Jan 06, 2014 - CALGARY MAN PLEADS GUILTY TO IMPAIRED DRIVING IN CRASH THAT KILLED BRANDON THOMAS

The family of a Cochrane teen killed by a drunk driver is unhappy with a likely two-year sentence for a Calgarian who pleaded guilty to the crime Monday.

Ryan Jordan Gibson, 23, pleaded guilty to driving over .08 causing bodily harm and a similar charge causing death in the fatal collision Dec. 6, 2012 that took the life of Brandon Thomas.

Four other charges are being withdrawn surrounding the incident 8 km south of Cochrane in which police say Gibson was driving more than two times over the legal blood-alcohol limit.

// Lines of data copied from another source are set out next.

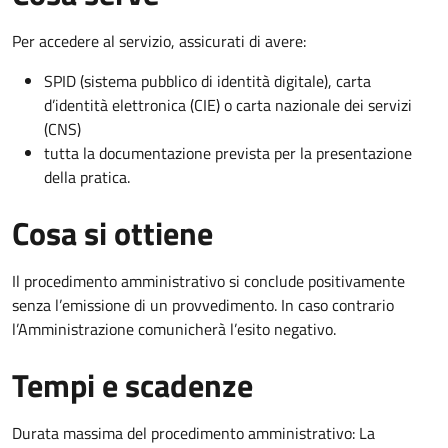
Per accedere al servizio, assicurati di avere:
SPID (sistema pubblico di identità digitale), carta
d’identità elettronica (CIE) o carta nazionale dei servizi
(CNS)
tutta la documentazione prevista per la presentazione
della pratica.
Cosa si ottiene
Il procedimento amministrativo si conclude positivamente
senza l’emissione di un provvedimento. In caso contrario
l’Amministrazione comunicherà l’esito negativo.
Tempi e scadenze
Durata massima del procedimento amministrativo: La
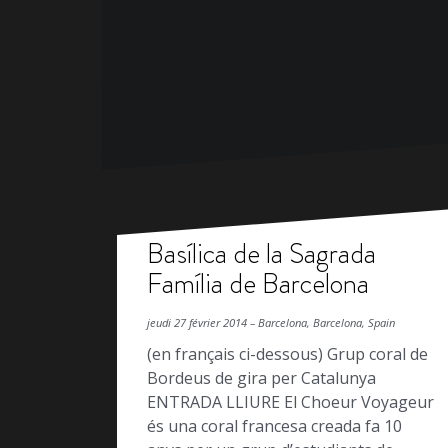
Basílica de la Sagrada
Família de Barcelona
jeudi 27 février 2014 – Barcelona, Barcelona, Spain
(en français ci-dessous) Grup coral de
Bordeus de gira per Catalunya
ENTRADA LLIURE El Choeur Voyageur
és una coral francesa creada fa 10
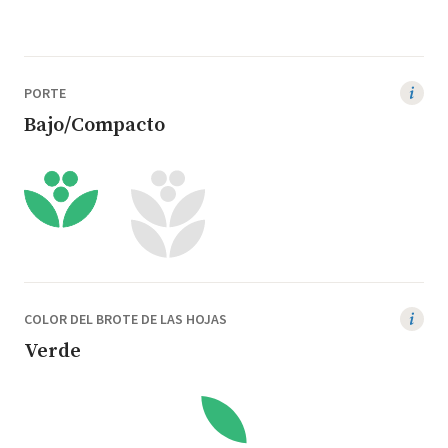
PORTE
Bajo/Compacto
COLOR DEL BROTE DE LAS HOJAS
Verde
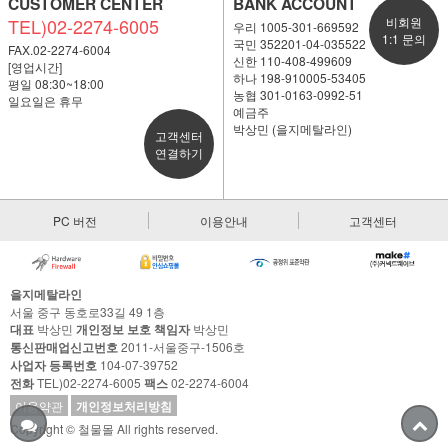
CUSTOMER CENTER
BANK ACCOUNT
TEL)02-2274-6005
비회원
우리 1005-301-669592
1:1 문의
국민 352201-04-035522
FAX.02-2274-6004
신한 110-408-499609
[영업시간]
하나 198-910005-53405
평일 08:30~18:00
농협 301-0163-0992-51
일요일은 휴무
예금주
박상민 (을지메탈라인)
고객센터
연결하기
PC 버전
이용안내
고객센터
을지메탈라인
서울 중구 동호로33길 49 1층
대표
박상민
개인정보 보호 책임자
박상민
통신판매업신고번호
2011-서울중구-1506호
사업자 등록번호
104-07-39752
전화
TEL)02-2274-6005
팩스
02-2274-6004
이용약관
개인정보처리방침
Copyright © 철물몰 All rights reserved.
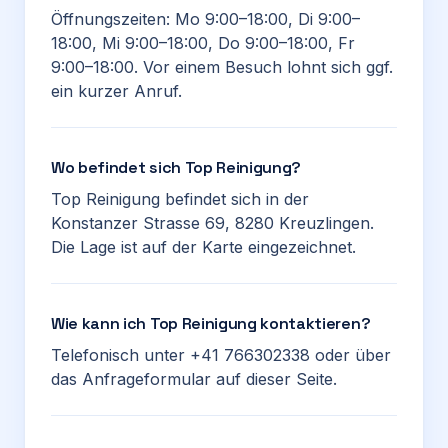
Öffnungszeiten: Mo 9:00–18:00, Di 9:00–
18:00, Mi 9:00–18:00, Do 9:00–18:00, Fr
9:00–18:00. Vor einem Besuch lohnt sich ggf.
ein kurzer Anruf.
Wo befindet sich Top Reinigung?
Top Reinigung befindet sich in der
Konstanzer Strasse 69, 8280 Kreuzlingen.
Die Lage ist auf der Karte eingezeichnet.
Wie kann ich Top Reinigung kontaktieren?
Telefonisch unter +41 766302338 oder über
das Anfrageformular auf dieser Seite.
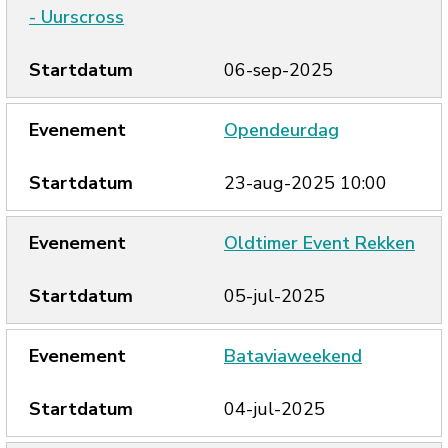
- Uurscross
06-sep-2025
Opendeurdag
23-aug-2025 10:00
Oldtimer Event Rekken
05-jul-2025
Bataviaweekend
04-jul-2025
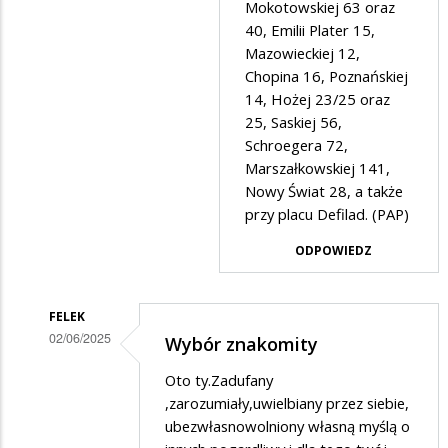
Mokotowskiej 63 oraz
40, Emilii Plater 15,
Mazowieckiej 12,
Chopina 16, Poznańskiej
14, Hożej 23/25 oraz
25, Saskiej 56,
Schroegera 72,
Marszałkowskiej 141,
Nowy Świat 28, a także
przy placu Defilad. (PAP)
ODPOWIEDZ
FELEK
02/06/2025
Wybór znakomity
Dodane
Oto ty.Zadufany
przez
,zarozumiały,uwielbiany przez siebie,
oto
ubezwłasnowolniony własną myślą o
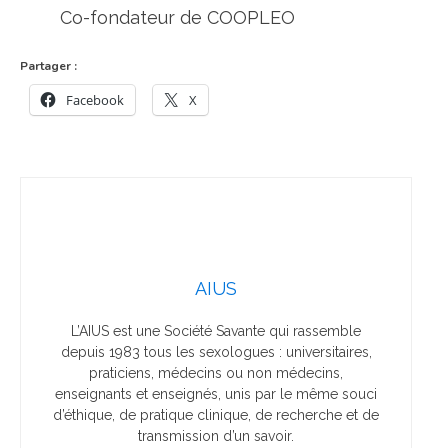
Co-fondateur de COOPLEO
Partager :
Facebook
X
AIUS
L’AIUS est une Société Savante qui rassemble
depuis 1983 tous les sexologues : universitaires,
praticiens, médecins ou non médecins,
enseignants et enseignés, unis par le même souci
d’éthique, de pratique clinique, de recherche et de
transmission d’un savoir.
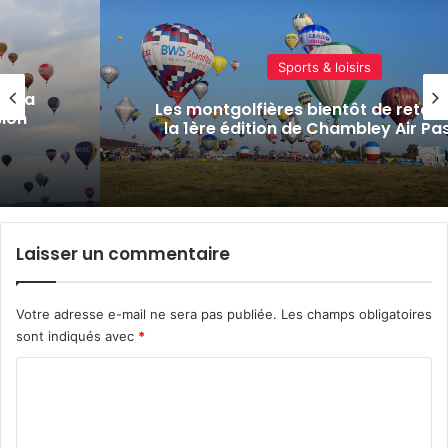
Actualité locale & société
C’est déjà terminé pour le
r avec
rassemblement de montgolfièr
ssion
Enenvol à Chambley
Laisser un commentaire
Votre adresse e-mail ne sera pas publiée.
Les champs obligatoires
sont indiqués avec
*
C
o
m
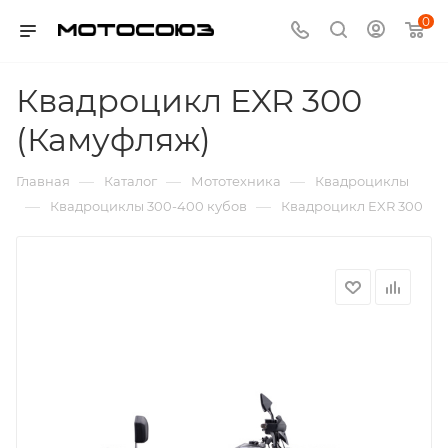
0
Квадроцикл EXR 300
(Камуфляж)
—
—
—
Главная
Каталог
Мототехника
Квадроциклы
—
—
Квадроциклы 300-400 кубов
Квадроцикл EXR 300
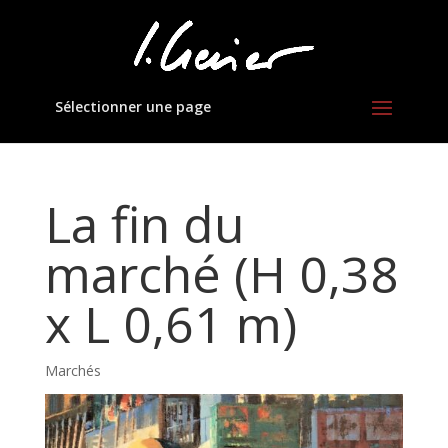
Sélectionner une page
La fin du
marché (H 0,38
x L 0,61 m)
Marchés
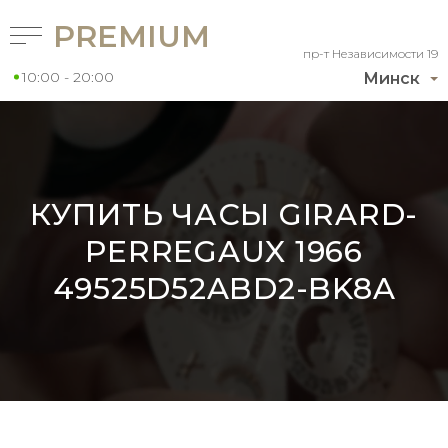
PREMIUM
пр-т Независимости 19
10:00 - 20:00
Минск
КУПИТЬ ЧАСЫ GIRARD-
PERREGAUX 1966
49525D52ABD2-BK8A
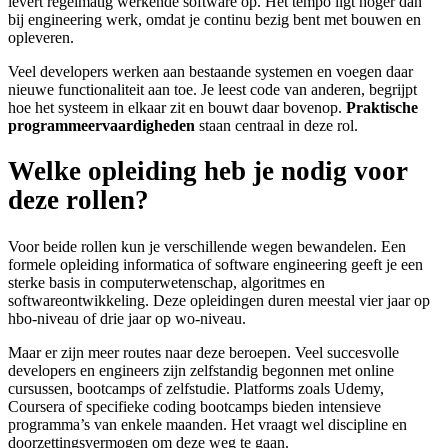
levert regelmatig werkende software op. Het tempo ligt hoger dan
bij engineering werk, omdat je continu bezig bent met bouwen en
opleveren.
Veel developers werken aan bestaande systemen en voegen daar
nieuwe functionaliteit aan toe. Je leest code van anderen, begrijpt
hoe het systeem in elkaar zit en bouwt daar bovenop.
Praktische
programmeervaardigheden
staan centraal in deze rol.
Welke opleiding heb je nodig voor
deze rollen?
Voor beide rollen kun je verschillende wegen bewandelen. Een
formele opleiding informatica of software engineering geeft je een
sterke basis in computerwetenschap, algoritmes en
softwareontwikkeling. Deze opleidingen duren meestal vier jaar op
hbo-niveau of drie jaar op wo-niveau.
Maar er zijn meer routes naar deze beroepen. Veel succesvolle
developers en engineers zijn zelfstandig begonnen met online
cursussen, bootcamps of zelfstudie. Platforms zoals Udemy,
Coursera of specifieke coding bootcamps bieden intensieve
programma’s van enkele maanden. Het vraagt wel discipline en
doorzettingsvermogen om deze weg te gaan.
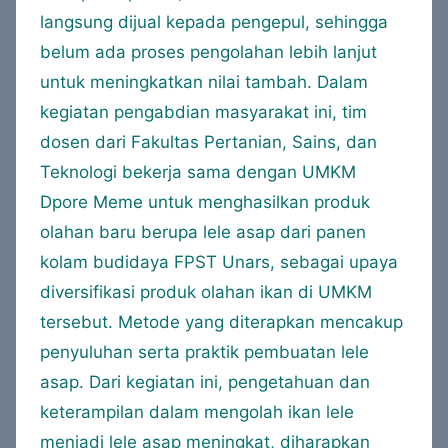
langsung dijual kepada pengepul, sehingga
belum ada proses pengolahan lebih lanjut
untuk meningkatkan nilai tambah. Dalam
kegiatan pengabdian masyarakat ini, tim
dosen dari Fakultas Pertanian, Sains, dan
Teknologi bekerja sama dengan UMKM
Dpore Meme untuk menghasilkan produk
olahan baru berupa lele asap dari panen
kolam budidaya FPST Unars, sebagai upaya
diversifikasi produk olahan ikan di UMKM
tersebut. Metode yang diterapkan mencakup
penyuluhan serta praktik pembuatan lele
asap. Dari kegiatan ini, pengetahuan dan
keterampilan dalam mengolah ikan lele
menjadi lele asap meningkat, diharapkan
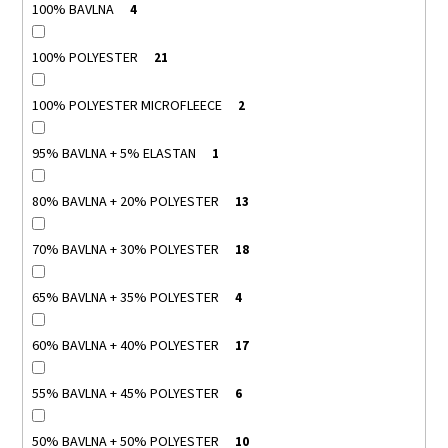
100% BAVLNA
4
100% POLYESTER
21
100% POLYESTER MICROFLEECE
2
95% BAVLNA + 5% ELASTAN
1
80% BAVLNA + 20% POLYESTER
13
70% BAVLNA + 30% POLYESTER
18
65% BAVLNA + 35% POLYESTER
4
60% BAVLNA + 40% POLYESTER
17
55% BAVLNA + 45% POLYESTER
6
50% BAVLNA + 50% POLYESTER
10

In heading off a preliminary hearing and possible trial, the Crown and defence also agreed to a sentence of two years — a penalty that Thomas’s mother Kim called outrageous.

“That is a slap in the face and is no value to Brandon’s life,” said an emotional Thomas.

“Brandon needs more than that ... I wanted to fight for Brandon, I wish we would have had a chance to go to trial.”

She was joined in the courtroom by about two dozen family members and supporters, some of whom wore clothing memorializing the 17-year-old Thomas and condemning impaired driving.

In a joint statement of facts, Crown prosecutor Ron Simenik said Gibson had been with friends at a Cochrane residence before deciding to drive back to his southwest Calgary home.

After using the northbound lane of Hwy. 22 to pass two trucks, Gibson remained in the wrong lane and soon forced two vehicles off the road, injuring a 23-year-old woman.

Moments later, he crashed his 2006 Chevy pickup head-on into Thomas’s Subaru Impreza.

Simenik said there was nothing the courts could do to banish the Thomas family’s grief, but added the guilty plea does have value.

“There’s a certainty of conviction, it played a large role in my decision,” he said.

Defence lawyer Alain Hepner said his client had no criminal record and instantly regretted his actions.

“I think he’s extremely remorseful ... that remorse is more reflective in the guilty plea,” said Hepner.

But Thomas said a two-year sentence would send the wrong message on drunk driving.

“They’re telling guilty people it’s okay to drink and drive, to kill innocent people,” said Thomas, who’s lobbying for a mandatory minimum of five years for such crimes.

Gibson remains free but can only travel within Alberta and B.C.

A sentencing hearing is scheduled for April 16.